Okay so first I had to stop squealing, pick my jaw up off the floor, and run to the restroom to change my underpants. Then I opened the email.

Okay, seven things:
1) She’s right. Beyonce doesn’t “usually email” me. Because I have the worst life ever.
2) Jay… Jay… Jay… OH! Her husband Jay-Z! (Why does she always have to bring him along to everything?)
3) President Obama… President Obama… President Obama… OH! The president of the United States Barack Obama. (Am I EVER going to get any alone time with her?)
4) So I’ve got until midnight tonight to give her $15 for an opportunity to be flown to NYC and not be alone with her? HMMMMMM. I dunno. And this is starting to sound like one of those “Nigerian bank scams.”
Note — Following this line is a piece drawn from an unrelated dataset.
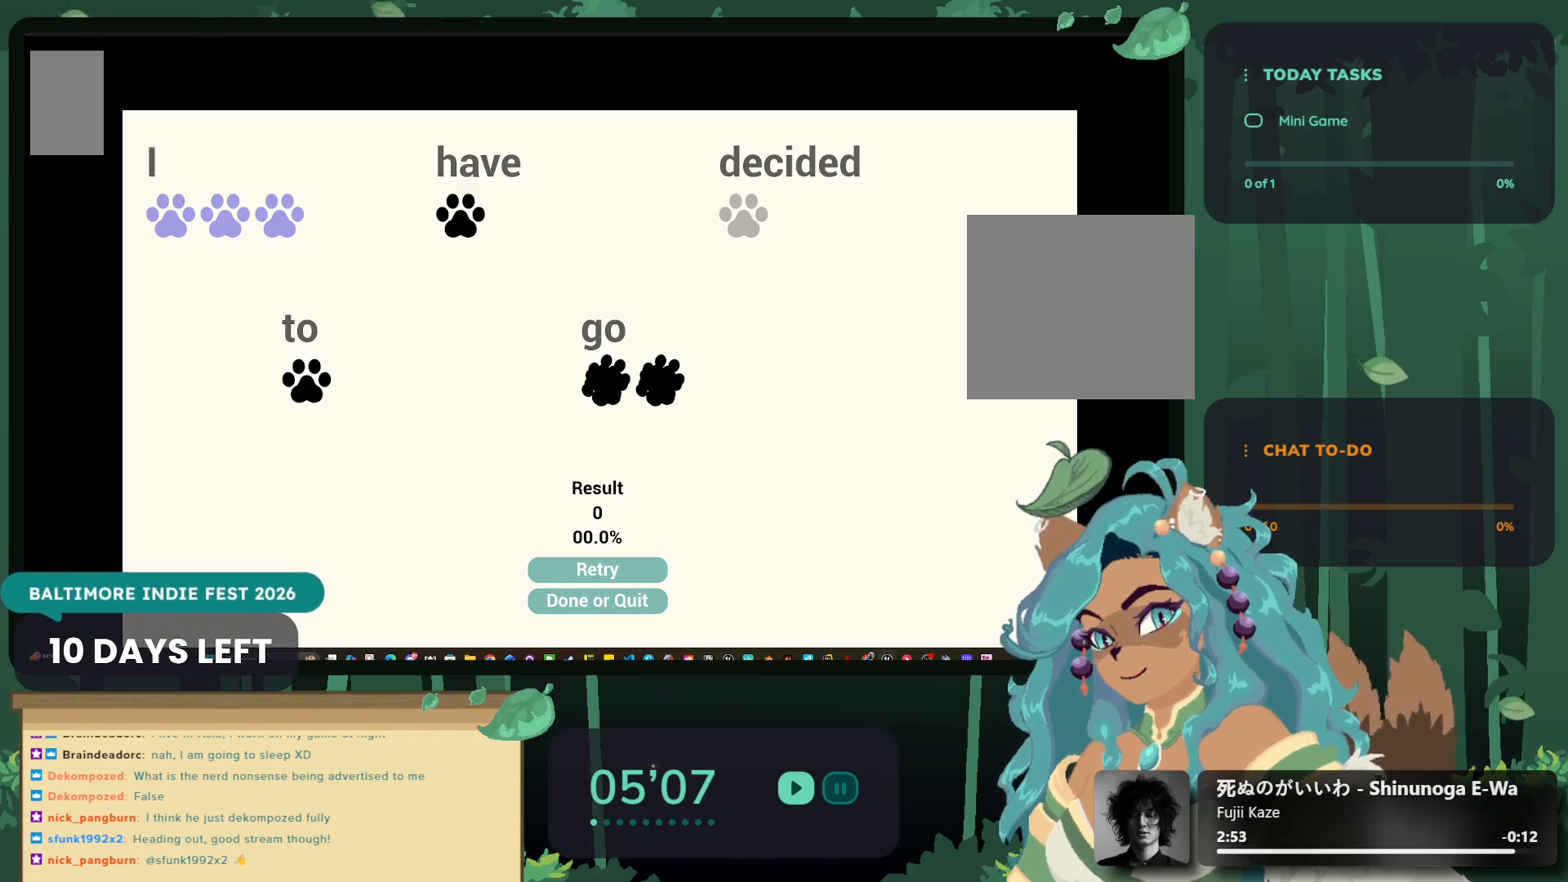
{"buttons": [], "left_stick": "center", "right_stick": "center", "events": []}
5) The hotel is “taken care of” which I assume means I will be staying with Beyonce (and what’s-his-name) in their hotel? Now THIS might be worth $15.
6) SHE CANNOT WAIT TO MEET ME, GUYS!!!! (Swoon)
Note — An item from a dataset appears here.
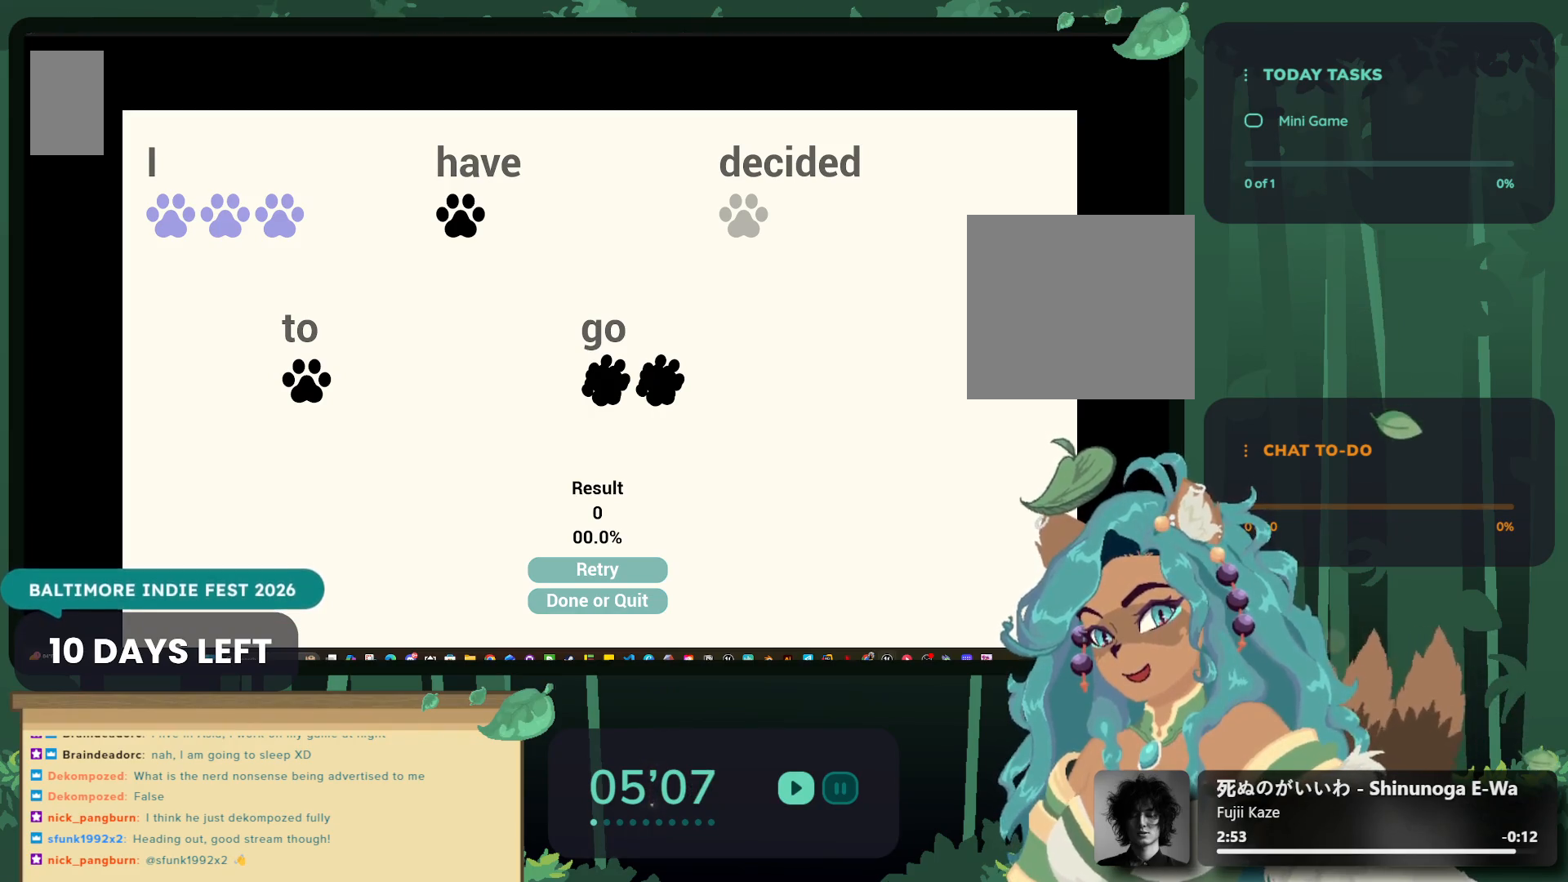
{"buttons": [], "left_stick": "center", "right_stick": "center", "events": []}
7) B… B… B… OH! “Beyonce.” I get it.
Anyway, to the smart but undeniably grumpy-dump Andrew R Tonrys of the world: CHEER UP, FRANCIS! Has there EVER been a world leader who can get BEYONCE KNOWLES to write an email to ME on his behalf? NO, THERE HAS NOT, MY FRIEND. And that is why I say, “This is my America! AND I’M PUTTIN’ A RING ON IT!“

did you buy some new pants on EBAY???
YEAH, CAN WE TALK ABOUT WHATEVER IT IS YOU BOUGHT OFF OF EBAY?
You realize that if she sent this at 10:17 AM Eastern she was almost certainly in bed with her laptop, wearing lingerie and sipping a tequila sunrise, maybe even spilling a few drops on her luxuriantly soft
I’d like to spill a few drops on her luxuriantly soft
Beyonce only asked me for $8. Beyonce thinks I’m small-time. And now I’m going to put my head in the oven.
Beyonce asked me for $12. On the spectrum, it appears I am somewhere between Humpy and Joneser. I can think of worse places to be I guess 🙂
Don’t worry! I will PROUDLY display my awesome MC Hammer… whatever it is… as soon as it arrives!
I would tell you what Beyonce thinks of your post, but I don’t want to wake her.